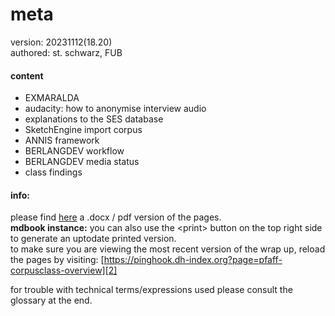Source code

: # meta
version: 20231112(18.20)   
authored: st. schwarz, FUB
#### content
- EXMARALDA
- audacity: how to anonymise interview audio
- explanations to the SES database
- SketchEngine import corpus
- ANNIS framework
- BERLANGDEV workflow
- BERLANGDEV media status
- class findings

#### info:
please find [here][1] a .docx / pdf version of the pages.     
**mdbook instance:** you can also use the \<print\> button on the top right side to generate an uptodate printed version.    
to make sure you are viewing the most recent version of the wrap up, reload the pages by visiting: [https://pinghook.dh-index.org?page=pfaff-corpusclass-overview][2]   

for trouble with technical terms/expressions used please consult the glossary at the end.

[1]:	https://box.fu-berlin.de/s/tJNBadWwD5b3fJM
[2]:	https://pinghook.dh-index.org?page=pfaff-corpusclass-overview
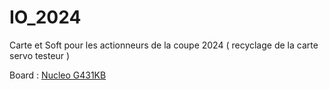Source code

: # IO_2024
Carte et Soft pour les actionneurs de la coupe 2024 ( recyclage de la carte servo testeur )

Board : [Nucleo G431KB](https://www.st.com/en/evaluation-tools/nucleo-g431kb.html#documentation)

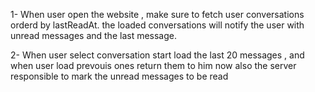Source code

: 1- When user open the website , make sure to fetch user conversations orderd by lastReadAt.
the loaded conversations will notify the user with unread messages and the last message.

2- When user select conversation start load the last 20 messages , and when user load prevouis ones return them to him
now also the server responsible to mark the unread messages to be read
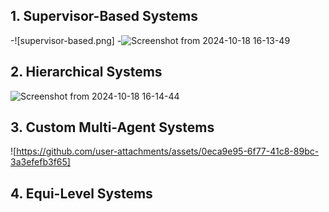 ## 1. Supervisor-Based Systems
  -![supervisor-based.png]
  -![Screenshot from 2024-10-18 16-13-49](https://github.com/user-attachments/assets/e8f8963a-db6d-4cb8-9c65-ba27ea761626)
  
## 2. Hierarchical Systems
![Screenshot from 2024-10-18 16-14-44](https://github.com/user-attachments/assets/d81b79ea-35b7-4c68-a443-5f112384a8ee)

## 3. Custom Multi-Agent Systems
![https://github.com/user-attachments/assets/0eca9e95-6f77-41c8-89bc-3a3efefb3f65]


## 4. Equi-Level Systems


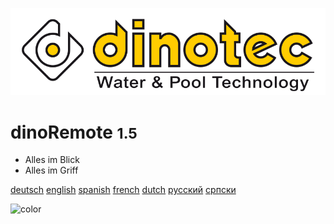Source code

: ![logo](/assets/dinotec_logo_2.png)

# dinoRemote <small>1.5</small>

* Alles im Blick
* Alles im Griff


[deutsch](de-de/README) 
[english](en-en/README)
[spanish](es-es/README)
[french](fr-fr/README)
[dutch](nl-nl/README)
[русский](ru-ru/README)
[српски](sr-sr/README)

<!-- background image -->



<!-- background color -->

![color](#f0f0f0)
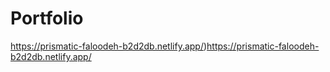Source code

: # Portfolio
https://prismatic-faloodeh-b2d2db.netlify.app/)https://prismatic-faloodeh-b2d2db.netlify.app/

========================================================================

[TASK PROMPT] Give the data again exactly, without pictures.

[ANSWER BELOW]
Source code

: # meta
version: 20231112(18.20)   
authored: st. schwarz, FUB
#### content
- EXMARALDA
- audacity: how to anonymise interview audio
- explanations to the SES database
- SketchEngine import corpus
- ANNIS framework
- BERLANGDEV workflow
- BERLANGDEV media status
- class findings

#### info:
please find [here][1] a .docx / pdf version of the pages.     
**mdbook instance:** you can also use the \<print\> button on the top right side to generate an uptodate printed version.    
to make sure you are viewing the most recent version of the wrap up, reload the pages by visiting: [https://pinghook.dh-index.org?page=pfaff-corpusclass-overview][2]   

for trouble with technical terms/expressions used please consult the glossary at the end.

[1]:	https://box.fu-berlin.de/s/tJNBadWwD5b3fJM
[2]:	https://pinghook.dh-index.org?page=pfaff-corpusclass-overview
Source code

: # IO_2024
Carte et Soft pour les actionneurs de la coupe 2024 ( recyclage de la carte servo testeur )

Board : [Nucleo G431KB](https://www.st.com/en/evaluation-tools/nucleo-g431kb.html#documentation)

Source code

: 1- When user open the website , make sure to fetch user conversations orderd by lastReadAt.
the loaded conversations will notify the user with unread messages and the last message.

2- When user select conversation start load the last 20 messages , and when user load prevouis ones return them to him
now also the server responsible to mark the unread messages to be read
 ## 1. Supervisor-Based Systems
  -![supervisor-based.png]
  -![Screenshot from 2024-10-18 16-13-49](https://github.com/user-attachments/assets/e8f8963a-db6d-4cb8-9c65-ba27ea761626)
  
## 2. Hierarchical Systems
![Screenshot from 2024-10-18 16-14-44](https://github.com/user-attachments/assets/d81b79ea-35b7-4c68-a443-5f112384a8ee)

## 3. Custom Multi-Agent Systems
![https://github.com/user-attachments/assets/0eca9e95-6f77-41c8-89bc-3a3efefb3f65]


## 4. Equi-Level Systems


Source code

: ![logo](/assets/dinotec_logo_2.png)

# dinoRemote <small>1.5</small>

* Alles im Blick
* Alles im Griff


[deutsch](de-de/README) 
[english](en-en/README)
[spanish](es-es/README)
[french](fr-fr/README)
[dutch](nl-nl/README)
[русский](ru-ru/README)
[српски](sr-sr/README)

<!-- background image -->



<!-- background color -->

![color](#f0f0f0)
Source code

: # Portfolio
https://prismatic-faloodeh-b2d2db.netlify.app/)https://prismatic-faloodeh-b2d2db.netlify.app/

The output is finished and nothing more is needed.